Patients and cardiologists frequently prefer angioplasty and the insertion of a stent to keep arteries open because it is quicker and easier, and patients go home sooner and return to work more quickly.

But new data from a major European-American study on more than 1,800 patients show that three years after the procedure, those who got stents were 28 percent more likely to suffer a major event, such as a heart attack or stroke, and 46 percent more likely to require a repeat procedure to reopen arteries. They were 22 percent more likely to die.

"This is one of the strongest studies yet demonstrating that, in advanced coronary disease, bypass has a real patient advantage," said Dr. Robert Guyton, chief of cardiothoracic surgery at the Emory University School of Medicine, who was not involved in the study.

"This will change practice," he said. "It may not reverse some of the use of stenting, but it is certainly going to slow it down and make people think. Stenting is a little bit easier on you and the return to work is quicker. But the benefits of surgery are more enduring and tend to emerge as time goes by."

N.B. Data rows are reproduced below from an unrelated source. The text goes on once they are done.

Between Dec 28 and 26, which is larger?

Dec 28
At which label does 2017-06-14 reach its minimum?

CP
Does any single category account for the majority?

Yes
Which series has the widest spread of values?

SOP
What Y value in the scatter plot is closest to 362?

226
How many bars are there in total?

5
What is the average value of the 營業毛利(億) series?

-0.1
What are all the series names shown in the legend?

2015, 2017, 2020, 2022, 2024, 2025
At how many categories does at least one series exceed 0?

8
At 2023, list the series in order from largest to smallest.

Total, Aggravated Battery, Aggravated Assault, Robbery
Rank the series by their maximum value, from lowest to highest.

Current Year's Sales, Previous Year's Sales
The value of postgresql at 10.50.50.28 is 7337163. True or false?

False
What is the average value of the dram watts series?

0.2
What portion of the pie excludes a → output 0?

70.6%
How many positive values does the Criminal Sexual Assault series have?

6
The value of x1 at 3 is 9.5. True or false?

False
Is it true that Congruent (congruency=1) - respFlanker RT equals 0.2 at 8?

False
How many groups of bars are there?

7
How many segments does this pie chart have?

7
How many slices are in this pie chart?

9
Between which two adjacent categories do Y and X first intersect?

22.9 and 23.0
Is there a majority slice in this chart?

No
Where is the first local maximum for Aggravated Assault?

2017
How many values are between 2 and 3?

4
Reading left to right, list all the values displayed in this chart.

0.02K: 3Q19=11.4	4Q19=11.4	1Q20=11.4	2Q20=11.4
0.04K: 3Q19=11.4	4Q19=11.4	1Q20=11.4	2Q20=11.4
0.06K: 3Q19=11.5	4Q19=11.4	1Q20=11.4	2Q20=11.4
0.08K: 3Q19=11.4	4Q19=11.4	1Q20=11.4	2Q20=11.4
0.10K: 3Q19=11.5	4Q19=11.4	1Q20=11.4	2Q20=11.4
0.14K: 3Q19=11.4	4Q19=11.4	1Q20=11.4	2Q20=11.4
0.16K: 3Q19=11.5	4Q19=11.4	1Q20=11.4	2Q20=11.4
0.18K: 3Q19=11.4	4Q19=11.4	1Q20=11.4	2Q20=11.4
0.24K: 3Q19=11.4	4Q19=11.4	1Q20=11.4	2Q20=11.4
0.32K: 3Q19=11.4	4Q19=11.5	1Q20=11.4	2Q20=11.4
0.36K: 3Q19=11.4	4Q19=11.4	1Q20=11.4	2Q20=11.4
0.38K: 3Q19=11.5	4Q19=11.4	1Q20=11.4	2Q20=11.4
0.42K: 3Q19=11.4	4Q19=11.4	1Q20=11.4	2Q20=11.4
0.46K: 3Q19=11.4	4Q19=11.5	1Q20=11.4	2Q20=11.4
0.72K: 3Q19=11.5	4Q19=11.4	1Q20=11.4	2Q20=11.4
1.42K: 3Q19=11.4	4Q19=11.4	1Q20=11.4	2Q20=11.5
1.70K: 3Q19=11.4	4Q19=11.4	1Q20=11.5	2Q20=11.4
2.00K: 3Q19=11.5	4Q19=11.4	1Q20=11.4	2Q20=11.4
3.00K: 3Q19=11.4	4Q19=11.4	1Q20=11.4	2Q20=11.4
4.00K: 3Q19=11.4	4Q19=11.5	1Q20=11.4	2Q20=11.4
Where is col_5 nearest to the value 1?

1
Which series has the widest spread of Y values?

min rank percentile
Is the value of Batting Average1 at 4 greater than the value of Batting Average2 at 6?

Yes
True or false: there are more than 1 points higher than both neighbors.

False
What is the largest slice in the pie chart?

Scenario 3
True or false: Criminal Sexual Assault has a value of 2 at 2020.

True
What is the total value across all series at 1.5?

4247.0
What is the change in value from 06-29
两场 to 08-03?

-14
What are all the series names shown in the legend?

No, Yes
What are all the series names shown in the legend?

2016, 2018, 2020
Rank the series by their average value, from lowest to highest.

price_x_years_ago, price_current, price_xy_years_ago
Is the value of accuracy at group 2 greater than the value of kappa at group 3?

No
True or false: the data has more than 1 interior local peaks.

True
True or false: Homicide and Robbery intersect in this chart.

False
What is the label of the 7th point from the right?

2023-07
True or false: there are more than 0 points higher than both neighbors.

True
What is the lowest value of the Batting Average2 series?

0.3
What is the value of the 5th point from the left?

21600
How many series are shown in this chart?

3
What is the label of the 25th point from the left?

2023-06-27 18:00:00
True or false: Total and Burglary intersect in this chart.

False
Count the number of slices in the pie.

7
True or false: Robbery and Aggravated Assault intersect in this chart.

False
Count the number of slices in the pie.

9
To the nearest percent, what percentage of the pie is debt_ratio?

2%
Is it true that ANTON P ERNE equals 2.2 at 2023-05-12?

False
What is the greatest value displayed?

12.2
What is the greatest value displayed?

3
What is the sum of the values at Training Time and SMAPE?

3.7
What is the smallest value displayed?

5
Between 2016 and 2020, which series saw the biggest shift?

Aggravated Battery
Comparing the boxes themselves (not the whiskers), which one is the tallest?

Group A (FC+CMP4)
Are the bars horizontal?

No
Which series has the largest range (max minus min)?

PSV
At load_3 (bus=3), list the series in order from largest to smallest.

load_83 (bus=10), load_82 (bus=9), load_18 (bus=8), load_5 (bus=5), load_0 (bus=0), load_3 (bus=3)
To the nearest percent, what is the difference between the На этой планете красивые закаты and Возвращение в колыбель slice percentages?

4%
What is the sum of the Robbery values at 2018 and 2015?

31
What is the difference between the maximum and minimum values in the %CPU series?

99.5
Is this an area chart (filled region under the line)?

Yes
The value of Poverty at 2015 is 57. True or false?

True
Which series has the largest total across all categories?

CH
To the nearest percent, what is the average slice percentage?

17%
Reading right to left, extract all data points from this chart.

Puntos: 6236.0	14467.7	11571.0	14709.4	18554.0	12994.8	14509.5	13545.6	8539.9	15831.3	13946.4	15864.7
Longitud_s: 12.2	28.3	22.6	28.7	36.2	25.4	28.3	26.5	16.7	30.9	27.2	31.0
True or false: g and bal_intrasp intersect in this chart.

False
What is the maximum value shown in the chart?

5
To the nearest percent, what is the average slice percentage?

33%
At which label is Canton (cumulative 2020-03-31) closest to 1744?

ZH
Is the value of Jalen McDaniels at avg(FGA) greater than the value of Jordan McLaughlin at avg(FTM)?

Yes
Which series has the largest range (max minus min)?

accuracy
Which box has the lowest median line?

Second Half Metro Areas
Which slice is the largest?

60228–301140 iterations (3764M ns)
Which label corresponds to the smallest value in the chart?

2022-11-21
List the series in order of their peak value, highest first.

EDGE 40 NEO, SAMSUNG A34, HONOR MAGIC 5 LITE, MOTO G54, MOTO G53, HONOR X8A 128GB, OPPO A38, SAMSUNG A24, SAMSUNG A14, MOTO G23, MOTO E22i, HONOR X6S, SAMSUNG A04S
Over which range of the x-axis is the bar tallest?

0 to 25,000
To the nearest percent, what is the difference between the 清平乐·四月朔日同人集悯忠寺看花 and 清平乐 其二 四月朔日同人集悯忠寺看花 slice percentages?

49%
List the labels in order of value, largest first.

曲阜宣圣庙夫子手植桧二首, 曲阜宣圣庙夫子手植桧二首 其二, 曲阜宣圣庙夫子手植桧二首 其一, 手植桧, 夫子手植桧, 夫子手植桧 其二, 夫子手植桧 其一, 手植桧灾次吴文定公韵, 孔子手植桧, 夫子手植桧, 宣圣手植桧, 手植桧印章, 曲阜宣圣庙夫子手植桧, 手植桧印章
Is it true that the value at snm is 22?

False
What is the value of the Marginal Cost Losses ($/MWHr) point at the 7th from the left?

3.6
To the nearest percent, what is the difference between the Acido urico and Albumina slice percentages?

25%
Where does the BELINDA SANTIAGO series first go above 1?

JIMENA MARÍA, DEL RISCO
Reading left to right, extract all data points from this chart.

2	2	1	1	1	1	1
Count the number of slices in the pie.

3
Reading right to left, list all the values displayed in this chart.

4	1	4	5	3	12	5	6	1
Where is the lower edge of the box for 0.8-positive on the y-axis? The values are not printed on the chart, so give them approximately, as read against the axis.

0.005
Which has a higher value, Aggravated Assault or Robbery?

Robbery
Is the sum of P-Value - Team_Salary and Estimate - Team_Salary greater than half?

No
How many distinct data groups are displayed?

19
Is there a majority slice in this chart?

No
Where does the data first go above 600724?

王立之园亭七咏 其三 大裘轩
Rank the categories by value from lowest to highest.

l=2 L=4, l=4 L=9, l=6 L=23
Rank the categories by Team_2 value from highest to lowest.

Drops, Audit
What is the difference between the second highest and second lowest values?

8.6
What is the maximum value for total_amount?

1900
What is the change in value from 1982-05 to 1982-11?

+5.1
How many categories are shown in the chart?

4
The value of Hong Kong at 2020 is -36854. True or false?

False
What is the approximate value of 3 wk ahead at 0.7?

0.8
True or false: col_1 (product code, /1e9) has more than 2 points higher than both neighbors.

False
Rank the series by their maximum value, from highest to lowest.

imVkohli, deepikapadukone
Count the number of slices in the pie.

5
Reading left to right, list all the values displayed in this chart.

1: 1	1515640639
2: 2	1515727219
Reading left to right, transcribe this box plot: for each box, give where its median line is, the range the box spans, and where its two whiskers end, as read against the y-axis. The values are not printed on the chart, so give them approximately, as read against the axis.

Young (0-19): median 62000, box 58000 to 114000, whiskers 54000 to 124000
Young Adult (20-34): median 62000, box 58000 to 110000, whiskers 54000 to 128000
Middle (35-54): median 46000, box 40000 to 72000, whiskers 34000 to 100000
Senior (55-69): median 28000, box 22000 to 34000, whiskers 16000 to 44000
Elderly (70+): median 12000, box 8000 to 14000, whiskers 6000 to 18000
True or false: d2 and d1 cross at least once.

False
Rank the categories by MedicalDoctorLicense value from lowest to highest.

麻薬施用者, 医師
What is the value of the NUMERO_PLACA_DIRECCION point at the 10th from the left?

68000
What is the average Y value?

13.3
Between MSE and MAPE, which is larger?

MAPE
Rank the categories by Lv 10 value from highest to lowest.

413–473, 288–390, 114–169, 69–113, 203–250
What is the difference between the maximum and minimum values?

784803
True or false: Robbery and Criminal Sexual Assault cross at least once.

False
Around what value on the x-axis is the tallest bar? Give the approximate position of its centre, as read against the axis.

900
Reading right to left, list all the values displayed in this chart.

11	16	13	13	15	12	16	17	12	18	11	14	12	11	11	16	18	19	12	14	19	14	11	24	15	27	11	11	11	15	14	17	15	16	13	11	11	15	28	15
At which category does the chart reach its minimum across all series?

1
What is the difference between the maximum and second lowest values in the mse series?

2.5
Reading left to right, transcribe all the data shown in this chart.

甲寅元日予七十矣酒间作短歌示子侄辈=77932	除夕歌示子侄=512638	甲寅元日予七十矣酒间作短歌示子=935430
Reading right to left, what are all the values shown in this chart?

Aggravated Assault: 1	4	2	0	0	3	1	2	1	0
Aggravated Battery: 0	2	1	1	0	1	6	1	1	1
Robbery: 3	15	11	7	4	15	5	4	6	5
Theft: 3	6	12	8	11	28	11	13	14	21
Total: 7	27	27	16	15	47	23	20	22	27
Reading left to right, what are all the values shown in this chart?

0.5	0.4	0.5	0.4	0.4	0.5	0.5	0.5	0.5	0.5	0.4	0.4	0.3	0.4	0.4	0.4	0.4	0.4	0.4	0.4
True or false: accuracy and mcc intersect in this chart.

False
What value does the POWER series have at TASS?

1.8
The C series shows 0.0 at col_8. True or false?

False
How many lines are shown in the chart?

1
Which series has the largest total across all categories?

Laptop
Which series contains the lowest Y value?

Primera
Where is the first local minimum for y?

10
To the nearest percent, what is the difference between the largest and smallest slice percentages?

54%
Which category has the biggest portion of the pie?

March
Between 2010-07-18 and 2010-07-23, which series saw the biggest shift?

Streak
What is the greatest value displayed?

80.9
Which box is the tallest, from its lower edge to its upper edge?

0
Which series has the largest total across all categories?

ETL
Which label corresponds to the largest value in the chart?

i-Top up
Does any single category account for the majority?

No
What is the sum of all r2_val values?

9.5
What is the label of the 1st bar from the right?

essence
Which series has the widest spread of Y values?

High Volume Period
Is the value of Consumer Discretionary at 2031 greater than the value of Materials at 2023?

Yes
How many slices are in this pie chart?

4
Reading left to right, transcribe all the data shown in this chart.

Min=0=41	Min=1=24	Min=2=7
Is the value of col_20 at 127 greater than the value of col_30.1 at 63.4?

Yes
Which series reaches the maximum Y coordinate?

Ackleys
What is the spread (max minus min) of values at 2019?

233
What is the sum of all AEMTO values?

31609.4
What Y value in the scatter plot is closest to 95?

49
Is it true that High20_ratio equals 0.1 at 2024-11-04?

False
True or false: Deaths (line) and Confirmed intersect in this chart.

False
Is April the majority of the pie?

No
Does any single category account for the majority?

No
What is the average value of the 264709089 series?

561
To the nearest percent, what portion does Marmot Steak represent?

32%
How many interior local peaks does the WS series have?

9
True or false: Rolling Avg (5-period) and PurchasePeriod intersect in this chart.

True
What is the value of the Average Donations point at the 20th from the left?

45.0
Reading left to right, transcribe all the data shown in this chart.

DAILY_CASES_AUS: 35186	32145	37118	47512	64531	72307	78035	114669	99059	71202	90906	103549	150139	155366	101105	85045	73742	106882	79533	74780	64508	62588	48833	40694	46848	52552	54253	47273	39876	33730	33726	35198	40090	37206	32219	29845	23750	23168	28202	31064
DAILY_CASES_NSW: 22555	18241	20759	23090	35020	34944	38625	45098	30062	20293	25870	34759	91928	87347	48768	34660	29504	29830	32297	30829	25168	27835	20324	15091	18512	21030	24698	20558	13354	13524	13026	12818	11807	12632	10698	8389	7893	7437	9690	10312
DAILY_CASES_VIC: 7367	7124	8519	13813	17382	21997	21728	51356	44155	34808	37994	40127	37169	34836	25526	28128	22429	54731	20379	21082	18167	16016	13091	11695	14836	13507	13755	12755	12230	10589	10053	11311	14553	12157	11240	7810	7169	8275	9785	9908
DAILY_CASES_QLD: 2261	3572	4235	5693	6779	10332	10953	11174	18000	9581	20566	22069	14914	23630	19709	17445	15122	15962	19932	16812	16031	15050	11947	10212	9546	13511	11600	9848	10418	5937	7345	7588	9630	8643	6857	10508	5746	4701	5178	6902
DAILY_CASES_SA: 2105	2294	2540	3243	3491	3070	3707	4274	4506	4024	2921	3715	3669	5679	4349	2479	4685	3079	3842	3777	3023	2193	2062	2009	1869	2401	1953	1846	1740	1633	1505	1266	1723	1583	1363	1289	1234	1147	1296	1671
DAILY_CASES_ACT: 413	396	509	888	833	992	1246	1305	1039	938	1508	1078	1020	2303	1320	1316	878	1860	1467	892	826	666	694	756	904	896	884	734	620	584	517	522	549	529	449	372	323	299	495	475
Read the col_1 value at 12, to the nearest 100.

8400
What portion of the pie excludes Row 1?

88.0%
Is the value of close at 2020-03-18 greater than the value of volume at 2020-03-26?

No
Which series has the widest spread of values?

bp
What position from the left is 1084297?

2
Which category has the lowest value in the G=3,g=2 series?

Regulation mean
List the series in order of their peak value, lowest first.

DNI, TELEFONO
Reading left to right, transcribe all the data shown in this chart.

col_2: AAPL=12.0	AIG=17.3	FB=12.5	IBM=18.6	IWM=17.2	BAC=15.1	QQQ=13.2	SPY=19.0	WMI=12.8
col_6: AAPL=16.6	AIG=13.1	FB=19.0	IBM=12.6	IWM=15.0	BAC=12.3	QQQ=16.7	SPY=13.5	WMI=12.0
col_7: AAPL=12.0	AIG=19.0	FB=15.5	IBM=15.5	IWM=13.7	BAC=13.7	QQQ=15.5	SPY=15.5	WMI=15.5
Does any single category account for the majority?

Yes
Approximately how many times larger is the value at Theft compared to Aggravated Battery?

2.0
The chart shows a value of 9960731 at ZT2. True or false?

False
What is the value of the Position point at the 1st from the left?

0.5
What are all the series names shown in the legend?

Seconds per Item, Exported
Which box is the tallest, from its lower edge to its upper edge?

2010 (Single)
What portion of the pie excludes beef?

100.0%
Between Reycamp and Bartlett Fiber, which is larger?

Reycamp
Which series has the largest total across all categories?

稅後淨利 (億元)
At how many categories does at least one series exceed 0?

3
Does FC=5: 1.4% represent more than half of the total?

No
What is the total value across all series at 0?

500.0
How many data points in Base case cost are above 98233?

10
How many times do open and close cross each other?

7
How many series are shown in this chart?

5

Dr. Richard Shemin, chief of cardiac and thoracic surgery at the University of California, Los Angeles' Ronald Reagan Medical Center, echoed that view. "Surgeons have had a strong feeling that, over time, surgery would be better for the most complex forms of heart disease," said Shemin, who also was not involved in the study.

"Anytime that you compare angioplasty and surgery, the longer you go, the better surgery looks," said Dr. Michael J. Mack, first vice president of the Society of Thoracic Surgeons and a co-author of the study.

Coronary-artery bypass grafts, commonly called CABG (pronounced cabbage), were the first treatment for blocked arteries. In the procedure, a blood vessel removed from elsewhere in the body, most often the chest or the leg, is used to bypass the blocked area, providing a new channel for blood to flow to the heart.

Hospital stays generally last five or six days, and the patient can return to work after a few weeks.

In recent years, however, cardiologists have turned more and more to balloon angioplasty, in which a catheter is threaded through a blood vessel in the groin to reach the blockage and a balloon is inflated at the site to compress the plaque. Originally, that was all that was done. Then physicians began inserting bare-metal stents, spring-like devices that hold the artery open.